Daily Star

Even zombies need a little argh ’n argh

- Dawn Twitter: @DawnNeesom NEESOM dawnneesom@dailystar.co.uk

WE’RE all going on a summer holiday...

Think it was Cliff Richard who sang that. It could equally be Boris Johnson or Keir Starmer. Or even the Taliban.

Because not only have us mere mortals had to endure torture by selfie of various celebritie­s frolicking on their private yachts, this year it’s political leaders too.

Though obviously using the term “leaders” loosely here.

Despite only having a couple of weeks before he can sit on a sun lounger for the rest of his life the Prime Minister has been doing spas in Slovenia and oozing in Greece. Sorry, that should be Ouzo. Though easy mistake to make given the thought of Boris in budgie smugglers.

Meanwhile head of our absolutely-no-opposition-what-soever was having a hissy fit about no-one being in charge of our “zombie Parliament”.

“Why isn’t Boris Johnson in his office sorting out the cost-of-living crisis”

Sir Keir Starmer raged. Oops sorry, my mistake. Keir was actually red in the face because he was doing his raging live from a luxury villa in Majorca and was a tad sunburnt.

Bless. Wonder if had a side order of hypocrisy with his paella and chips?

Not just our “leaders” though is it? Who can forget the sight of Canada’s mask, lockdown and eco-zealot Justin Trudeau starting his holibobs? You know where he’s bouncing down the steps of his planet-destroying private jet totally mask-free? Still, sure he’ll plant a few nice trees to offset his carbon footprint…

Talking of trees there’s an awful lot of them on fire in France as heat wave induced infernos torch the country. Not that President Macron can see this, him currently being on a jet ski in the Mediterran­ean. His explanatio­n to the fuming French public though is that he’s on a “summer study break” rather than an actual “holiday”. Mais, oui or taking the oui?

In America, President Joe Biden is on holiday in south Carolina. Whether he actually realises it or not is another matter entirely.

Slightly worryingly the one world leader not currently enjoying a holibob is Vladimir Putin. In Russia it’s business as usual. Though to be fair, why would you travel to another country when you can simply just invade it?

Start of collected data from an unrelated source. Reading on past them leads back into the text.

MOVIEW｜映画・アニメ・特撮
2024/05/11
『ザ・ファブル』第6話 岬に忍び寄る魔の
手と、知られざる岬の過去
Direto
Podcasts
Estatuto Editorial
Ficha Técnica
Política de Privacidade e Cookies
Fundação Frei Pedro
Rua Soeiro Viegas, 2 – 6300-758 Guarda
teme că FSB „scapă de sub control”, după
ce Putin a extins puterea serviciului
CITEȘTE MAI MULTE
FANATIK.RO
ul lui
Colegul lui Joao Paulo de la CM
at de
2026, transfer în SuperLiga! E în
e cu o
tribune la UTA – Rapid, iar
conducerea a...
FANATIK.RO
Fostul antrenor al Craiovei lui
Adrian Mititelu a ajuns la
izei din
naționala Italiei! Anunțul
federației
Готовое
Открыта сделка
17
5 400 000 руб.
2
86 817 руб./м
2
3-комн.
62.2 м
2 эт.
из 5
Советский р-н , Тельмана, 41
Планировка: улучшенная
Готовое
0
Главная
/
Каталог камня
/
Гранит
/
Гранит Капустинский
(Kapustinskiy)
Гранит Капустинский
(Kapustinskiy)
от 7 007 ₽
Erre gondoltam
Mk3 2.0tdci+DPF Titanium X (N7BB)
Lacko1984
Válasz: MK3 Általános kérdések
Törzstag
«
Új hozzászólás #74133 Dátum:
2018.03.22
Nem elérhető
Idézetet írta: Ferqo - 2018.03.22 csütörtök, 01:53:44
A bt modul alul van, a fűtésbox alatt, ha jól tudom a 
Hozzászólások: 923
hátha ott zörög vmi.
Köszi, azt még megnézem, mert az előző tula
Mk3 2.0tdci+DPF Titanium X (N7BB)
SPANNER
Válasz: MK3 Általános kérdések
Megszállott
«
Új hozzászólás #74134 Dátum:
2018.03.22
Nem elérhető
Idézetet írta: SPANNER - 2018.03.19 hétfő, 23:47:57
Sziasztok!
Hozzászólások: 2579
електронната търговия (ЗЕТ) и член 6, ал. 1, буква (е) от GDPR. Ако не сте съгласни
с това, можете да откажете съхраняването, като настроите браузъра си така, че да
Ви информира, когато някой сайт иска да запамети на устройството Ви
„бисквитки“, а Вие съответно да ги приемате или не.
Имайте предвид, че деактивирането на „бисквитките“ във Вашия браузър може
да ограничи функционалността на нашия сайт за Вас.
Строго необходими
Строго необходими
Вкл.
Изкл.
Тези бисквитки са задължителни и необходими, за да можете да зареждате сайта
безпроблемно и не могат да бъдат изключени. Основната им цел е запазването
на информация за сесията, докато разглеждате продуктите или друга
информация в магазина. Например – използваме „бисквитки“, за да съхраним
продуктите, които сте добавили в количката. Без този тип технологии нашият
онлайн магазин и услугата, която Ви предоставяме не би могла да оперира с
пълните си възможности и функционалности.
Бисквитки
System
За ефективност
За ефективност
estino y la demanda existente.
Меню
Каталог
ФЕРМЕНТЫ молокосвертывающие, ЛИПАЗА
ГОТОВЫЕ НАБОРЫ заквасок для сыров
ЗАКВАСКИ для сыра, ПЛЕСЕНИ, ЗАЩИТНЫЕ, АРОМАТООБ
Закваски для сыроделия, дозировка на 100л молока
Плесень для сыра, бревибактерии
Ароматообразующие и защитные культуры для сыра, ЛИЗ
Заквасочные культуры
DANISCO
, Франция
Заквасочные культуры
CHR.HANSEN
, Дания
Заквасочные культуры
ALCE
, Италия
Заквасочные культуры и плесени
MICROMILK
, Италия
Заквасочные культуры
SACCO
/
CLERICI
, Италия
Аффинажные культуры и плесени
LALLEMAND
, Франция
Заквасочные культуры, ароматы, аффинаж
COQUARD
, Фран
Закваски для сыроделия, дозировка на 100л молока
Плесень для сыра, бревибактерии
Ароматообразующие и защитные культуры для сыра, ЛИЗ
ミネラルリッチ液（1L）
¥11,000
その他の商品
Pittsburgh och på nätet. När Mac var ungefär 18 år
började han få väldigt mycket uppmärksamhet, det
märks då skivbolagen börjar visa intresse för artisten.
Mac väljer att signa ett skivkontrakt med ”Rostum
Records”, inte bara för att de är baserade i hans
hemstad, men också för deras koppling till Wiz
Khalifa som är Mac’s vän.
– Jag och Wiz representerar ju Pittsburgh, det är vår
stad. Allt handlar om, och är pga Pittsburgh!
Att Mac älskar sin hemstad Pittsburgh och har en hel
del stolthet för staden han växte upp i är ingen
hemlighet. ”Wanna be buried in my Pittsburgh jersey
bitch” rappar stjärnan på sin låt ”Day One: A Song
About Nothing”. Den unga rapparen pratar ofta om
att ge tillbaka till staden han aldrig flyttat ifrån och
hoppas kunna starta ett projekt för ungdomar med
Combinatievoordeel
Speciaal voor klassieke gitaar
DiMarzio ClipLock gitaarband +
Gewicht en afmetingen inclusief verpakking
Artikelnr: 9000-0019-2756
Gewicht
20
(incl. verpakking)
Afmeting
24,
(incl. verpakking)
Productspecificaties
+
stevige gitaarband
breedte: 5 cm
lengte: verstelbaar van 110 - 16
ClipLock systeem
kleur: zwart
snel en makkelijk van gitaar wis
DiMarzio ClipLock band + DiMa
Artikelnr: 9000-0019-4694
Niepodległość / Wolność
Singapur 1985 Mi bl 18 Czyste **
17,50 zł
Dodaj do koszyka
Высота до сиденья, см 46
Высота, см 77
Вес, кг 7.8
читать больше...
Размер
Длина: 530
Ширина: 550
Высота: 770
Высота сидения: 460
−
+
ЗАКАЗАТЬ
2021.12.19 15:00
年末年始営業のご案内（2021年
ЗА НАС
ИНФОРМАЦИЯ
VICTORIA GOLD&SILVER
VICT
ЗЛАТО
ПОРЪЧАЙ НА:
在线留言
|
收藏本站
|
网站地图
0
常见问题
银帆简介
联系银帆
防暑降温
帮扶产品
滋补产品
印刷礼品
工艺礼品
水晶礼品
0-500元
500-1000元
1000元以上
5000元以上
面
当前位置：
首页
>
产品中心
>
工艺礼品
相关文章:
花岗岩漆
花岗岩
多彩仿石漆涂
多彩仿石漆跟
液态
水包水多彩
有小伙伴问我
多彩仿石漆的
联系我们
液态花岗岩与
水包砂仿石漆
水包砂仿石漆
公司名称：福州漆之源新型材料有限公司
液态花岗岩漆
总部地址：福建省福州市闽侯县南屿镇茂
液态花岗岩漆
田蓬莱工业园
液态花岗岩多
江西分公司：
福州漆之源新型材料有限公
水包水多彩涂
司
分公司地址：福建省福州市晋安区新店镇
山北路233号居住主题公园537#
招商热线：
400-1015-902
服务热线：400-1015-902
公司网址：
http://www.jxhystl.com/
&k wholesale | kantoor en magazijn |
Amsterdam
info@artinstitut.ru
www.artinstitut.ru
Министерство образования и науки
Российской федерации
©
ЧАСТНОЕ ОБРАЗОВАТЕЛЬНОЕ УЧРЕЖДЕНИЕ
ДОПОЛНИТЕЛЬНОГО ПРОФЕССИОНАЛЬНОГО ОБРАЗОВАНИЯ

Which brings us neatly back to the Taliban. Remember them? The new improved “woke” version who took over power in Afghanista­n a year ago .

Well they’ve taken time off banning girls from going to school and beating women who don’t cover themselves in hideous shrouds to have some “fun”.

Cheerful smiles, sunhats, vests, flip flops and, er, assault rifles.

Still, who doesn’t go on holiday to admire a nice pair of bazookas on the beach?